- What do you count as 1D
- What do you count as interesting?
Technically, the simplest cellular automata are 1D. It's just the typical visualization, where you put time dimension (e.g. iteration count) in a second spacial dimension so you can see how the interesting patterns unfold.
The same thing is true for how Cantor dust typically is depicted, as well as for the Logistic map.
Just as well, however, you could think of the generic cellular automaton as a high-dimensional fractal of which each individually valued automaton (e.g. rules 30 or 110) are mere 1+1D slices of that.
Plotting the Mandelbrot set's real axis as a typical f(x) plot reveals some rarely explored patterns as well. They might not be all that interesting but they are there.
If you fold a long piece of paper alway in the same direction and then unfold it all the way, you get a fractal pattern of valley and, uh, hilltops? - if you map those to 0 and 1, what you have is essentially a discrete 1D fractal pattern.
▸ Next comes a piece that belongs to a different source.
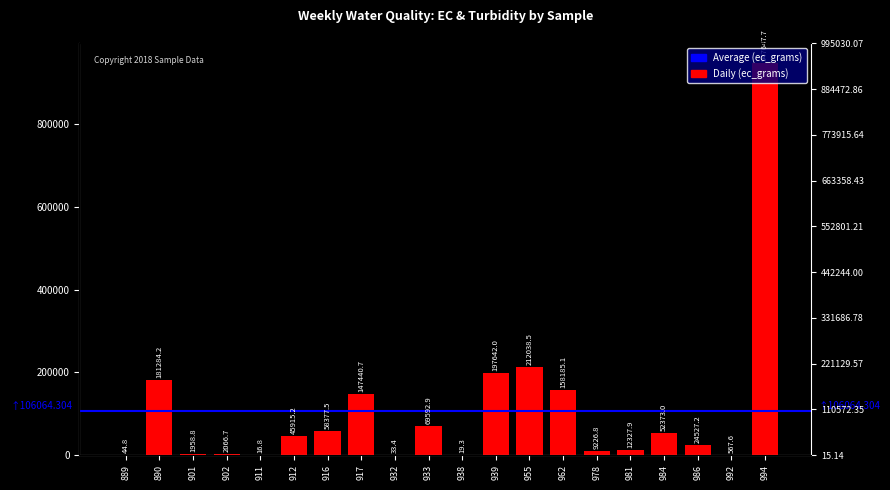

List the labels in order of value, largest first.

994, 955, 939, 890, 962, 917, 933, 916, 984, 912, 986, 981, 978, 902, 901, 992, 889, 932, 938, 911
If you interpret those 0s and 1s as left and right turns of 90°, you'll end up with the 2D dragon-curve which, however, is only a line.
Similarly, all space-filling curves at least on some level can be seen as 1D objects. Of course, those monster-curves were traditionally what first really challenged simple, discrete dimensionalities, so their case isn't so simple.
That being said, if you strictly only allow 1D-representations where you can't clarify what's going on by a "fake" (purely representational) second dimension, only so much can be done and most of it might not be all that interesting to look at.
Many things you'll try to keep in 2 or 3 dimensions, simply because those are the cases we can deal with most easily and efficiently.
1D structures tend to be way too wide and thin for our eyes to be read easily.
With 3D, things already start to obscure and only because we learned to live in a 3D world can we make a good amount of sense from such representations.
If you really shoot for representational clarity, you usually want to go 2D. It's as easily overviewable to us as 1D while putting information into a much more compact form without yet occluding anything like 3D would.